Penny Sturtevant, a Big Walnut staff member, participated in the planning group that finalized the survey contents under the guidance of the DGHD. The group includes members from every school district in the county, the suicide hotline, and other health-related organizations such as Syntero.
Sturtevant told The Ohio Star that she visited each school building participating in the survey. She provided teachers, staff and administrators with multiple suggestions for notifying parents. As a result, Big Walnut tried to reach families through their school website, robocalls and forms sent home to advise parents of their right to opt their children out. They also provided access to the survey itself.
Unfortunately many parents did not receive the notice. Some of those who did looked over the survey and expressed their concerns on social media:
I don’t think this ok . Not with our parent consent and I actually don’t think it’s anyone’s business.
The questions are appalling to ask anyone, let alone grade school students. Is this a joke?
How on earth they think questions like that are appropriate for middle school aged kids is beyond me!!! And to do it in such a back door approach is wrong; so many levels of wrong.”
A comparison by The Ohio Star of the 2017 middle school survey to the 2019 version reveals several changes. The new survey is six pages longer and some of the questions added include:
8. Which of the following best describes your sexual identity
- Heterosexual (straight)
- Gay or lesbian
- Prefer not to disclose
- Additional sexual identity category/identity not listed (please specify below)
54. Have you ever participated in the following? (MARK ALL THAT APPLY)
- Sexual activity
- Sexting (pictures and/or words)
- Viewing pornography/naked pictures
- None of the above”
The most recent version of the survey for eleven- to fourteen-year-olds also added three questions about sexual behavior. The previous survey had none. One of those questions was,
Have you ever received something of value such as food, drugs, shelter or money in exchange for sexual activity?”
Four questions were added to a new section called “Mental Health”. Several asked about suicide, including whether or not an attempted suicide resulted in, “…injury, poisoning or overdose that had to be treated by a doctor or nurse?”
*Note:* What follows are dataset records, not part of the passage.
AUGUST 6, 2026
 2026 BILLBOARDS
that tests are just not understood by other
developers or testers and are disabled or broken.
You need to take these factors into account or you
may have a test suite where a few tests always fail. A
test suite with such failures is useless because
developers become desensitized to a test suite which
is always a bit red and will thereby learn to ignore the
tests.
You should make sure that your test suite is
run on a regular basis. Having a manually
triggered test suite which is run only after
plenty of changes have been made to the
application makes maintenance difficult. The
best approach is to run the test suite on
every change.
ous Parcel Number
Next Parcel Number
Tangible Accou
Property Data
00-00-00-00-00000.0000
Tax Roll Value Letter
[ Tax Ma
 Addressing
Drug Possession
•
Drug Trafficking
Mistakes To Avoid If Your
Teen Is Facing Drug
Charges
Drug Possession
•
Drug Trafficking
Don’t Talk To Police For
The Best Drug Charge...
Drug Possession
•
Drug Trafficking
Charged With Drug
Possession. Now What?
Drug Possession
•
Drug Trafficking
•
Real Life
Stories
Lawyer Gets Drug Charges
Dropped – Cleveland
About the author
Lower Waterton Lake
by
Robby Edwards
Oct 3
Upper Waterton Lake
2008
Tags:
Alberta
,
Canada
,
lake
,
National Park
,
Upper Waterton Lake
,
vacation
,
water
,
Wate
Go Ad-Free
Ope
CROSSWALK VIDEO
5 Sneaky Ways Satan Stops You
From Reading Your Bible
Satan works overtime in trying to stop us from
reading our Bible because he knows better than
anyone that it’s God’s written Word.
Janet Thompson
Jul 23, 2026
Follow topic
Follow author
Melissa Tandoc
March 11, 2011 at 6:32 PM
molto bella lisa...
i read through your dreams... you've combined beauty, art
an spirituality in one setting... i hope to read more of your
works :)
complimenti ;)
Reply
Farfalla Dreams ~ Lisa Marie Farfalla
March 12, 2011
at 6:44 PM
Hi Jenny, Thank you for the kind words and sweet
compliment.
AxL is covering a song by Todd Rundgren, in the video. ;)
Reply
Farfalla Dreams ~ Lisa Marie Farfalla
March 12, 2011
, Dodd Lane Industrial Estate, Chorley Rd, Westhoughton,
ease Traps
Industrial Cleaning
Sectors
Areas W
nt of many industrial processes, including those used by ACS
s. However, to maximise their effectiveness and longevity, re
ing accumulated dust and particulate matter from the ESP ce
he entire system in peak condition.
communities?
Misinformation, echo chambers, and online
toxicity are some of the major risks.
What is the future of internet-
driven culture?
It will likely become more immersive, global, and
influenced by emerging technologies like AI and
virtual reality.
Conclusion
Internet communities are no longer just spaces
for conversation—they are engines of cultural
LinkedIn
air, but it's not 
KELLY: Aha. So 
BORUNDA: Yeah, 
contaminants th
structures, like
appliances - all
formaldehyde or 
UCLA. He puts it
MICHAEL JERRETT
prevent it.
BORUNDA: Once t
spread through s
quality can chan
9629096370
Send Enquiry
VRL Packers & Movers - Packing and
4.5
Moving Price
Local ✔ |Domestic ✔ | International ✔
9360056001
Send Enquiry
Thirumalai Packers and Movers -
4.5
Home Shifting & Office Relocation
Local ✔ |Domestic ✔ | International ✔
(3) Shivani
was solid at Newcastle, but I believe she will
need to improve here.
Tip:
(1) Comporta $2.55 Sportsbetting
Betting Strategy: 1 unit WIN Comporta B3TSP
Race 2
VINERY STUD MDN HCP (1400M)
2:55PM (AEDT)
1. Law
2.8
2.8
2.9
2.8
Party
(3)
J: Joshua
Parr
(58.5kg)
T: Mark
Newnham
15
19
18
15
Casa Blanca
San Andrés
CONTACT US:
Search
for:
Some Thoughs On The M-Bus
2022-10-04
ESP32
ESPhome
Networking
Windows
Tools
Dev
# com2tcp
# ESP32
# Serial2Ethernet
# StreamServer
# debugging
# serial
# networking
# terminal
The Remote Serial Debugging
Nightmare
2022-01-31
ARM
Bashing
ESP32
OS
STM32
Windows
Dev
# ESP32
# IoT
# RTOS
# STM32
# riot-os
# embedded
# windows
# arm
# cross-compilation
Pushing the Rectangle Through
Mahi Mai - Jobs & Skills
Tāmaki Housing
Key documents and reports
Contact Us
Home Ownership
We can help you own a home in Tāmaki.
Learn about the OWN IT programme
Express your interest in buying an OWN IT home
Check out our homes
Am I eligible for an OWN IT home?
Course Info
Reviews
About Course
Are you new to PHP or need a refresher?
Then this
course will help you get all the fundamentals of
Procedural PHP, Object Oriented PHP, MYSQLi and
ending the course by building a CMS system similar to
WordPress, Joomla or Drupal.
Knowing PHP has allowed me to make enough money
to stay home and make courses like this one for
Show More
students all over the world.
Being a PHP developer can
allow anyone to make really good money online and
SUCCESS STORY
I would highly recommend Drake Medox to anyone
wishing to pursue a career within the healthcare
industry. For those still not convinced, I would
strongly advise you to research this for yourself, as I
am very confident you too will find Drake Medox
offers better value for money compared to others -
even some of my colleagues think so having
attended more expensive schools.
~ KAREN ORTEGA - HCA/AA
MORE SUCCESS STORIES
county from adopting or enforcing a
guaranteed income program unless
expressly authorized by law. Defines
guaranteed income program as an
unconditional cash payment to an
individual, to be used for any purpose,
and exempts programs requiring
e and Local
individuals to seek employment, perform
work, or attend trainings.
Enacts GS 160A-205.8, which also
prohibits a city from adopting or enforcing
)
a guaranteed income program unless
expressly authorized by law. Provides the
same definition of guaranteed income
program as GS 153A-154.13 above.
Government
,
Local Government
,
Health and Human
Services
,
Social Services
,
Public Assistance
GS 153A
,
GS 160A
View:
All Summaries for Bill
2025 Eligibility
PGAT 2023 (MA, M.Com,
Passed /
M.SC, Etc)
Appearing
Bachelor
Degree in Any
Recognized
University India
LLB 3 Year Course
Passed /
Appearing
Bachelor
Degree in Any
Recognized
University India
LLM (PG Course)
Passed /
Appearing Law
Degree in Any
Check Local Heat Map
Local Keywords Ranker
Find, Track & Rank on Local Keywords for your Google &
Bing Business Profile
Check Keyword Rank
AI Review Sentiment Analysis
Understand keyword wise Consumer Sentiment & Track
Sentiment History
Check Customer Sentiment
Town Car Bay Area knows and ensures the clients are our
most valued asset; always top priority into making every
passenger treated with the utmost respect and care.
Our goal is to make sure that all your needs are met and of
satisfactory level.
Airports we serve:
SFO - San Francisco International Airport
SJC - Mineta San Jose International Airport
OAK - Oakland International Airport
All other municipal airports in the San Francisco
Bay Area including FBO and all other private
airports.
Another asked students to note the causes of their anxiety, stress or depression.
The previous survey asked a child’s gender, with possible answers including only male or female. The 2019 survey asked,
4. What is your gender?
- Prefer not to disclose
- Additional gender category/identity not listed (please specify below)
One Big Walnut School Board member, Brad Schneider, responded with the following statement on Facebook: “I’ve heard a few concerns about a survey the Health Department does as part of their regular planning process. The Heath Department asks the District to help collect the data on the children in the county because it’s the easiest path for them to get the data…” He provided information but gave no opinions.
All 88 Ohio Counties administer the Youth Risk Behavior Survey to public school students. In Delaware County, the survey is administered every two years to high school and now middle school students. The data is compiled and combined with other country-wide information to create the Community Health Improvement Plan. The results also drive funding for services.
Multiple attempts to reach the Ohio Department of Health resulted in a recorded message stating the volume of calls was too high for them to respond, followed by a disconnect. A message left with the CDC was not returned.